## TEXT EXCERPT:
After several workshops of the show with co-star Craig Bierko, including a topless scene, Levering said: "It's a very physically draining show. The dance stuff in Thou Shalt Not is very physical. There's a lot of fighting. There's a big love ballet on this bed and kind of a rape scene. Every day that we did that workshop, I left with bruises."

Kate Levering had previously co-starred with Craig Bierko in the show The Music Man (reported in some articles as being "very close friends" at the time).

Norbert Leo Butz
Norbert Leo Butz, as the murdered husband, received a Tony nomination for Best Featured Actor in a Musical, and a Drama Desk Award nomination for Outstanding Featured Actor in a Musical.

==September 11, 2001 attacks==
The previews started on September 27, 2001, only a little over two weeks after the September 11, 2001 attack on the World Trade Center in New York (the original start date was Sept. 20.). (Harry Connick's birthday, coincidentally, is September 11.) In early previews there were audience complaints about a morgue scene, which seemed tasteless to some in the light of the Sept. 11 attacks. The scene remained in a tamer revised version.

## RECORDS SHOWN:
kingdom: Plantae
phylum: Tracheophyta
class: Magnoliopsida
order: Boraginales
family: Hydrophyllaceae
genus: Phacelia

## CHALLENGE 1:
Answer these from the Thou Shalt Not excerpt:
(a) In which show had Kate Levering previously co-starred with Craig Bierko?
(b) For which Tony Award was Norbert Leo Butz nominated?
(c) On what date did the previews start?
## CHALLENGE 2:
Reproduce the Thou Shalt Not excerpt word for word, starting with "Kate Levering had" and going on through "in a Musical.".
The items aren't needed here.

## TASK ANSWER 1:
(a) The Music Man
(b) Best Featured Actor in a Musical
(c) September 27, 2001

## TASK ANSWER 2:
Kate Levering had previously co-starred with Craig Bierko in the show The Music Man (reported in some articles as being "very close friends" at the time).

Norbert Leo Butz
Norbert Leo Butz, as the murdered husband, received a Tony nomination for Best Featured Actor in a Musical, and a Drama Desk Award nomination for Outstanding Featured Actor in a Musical.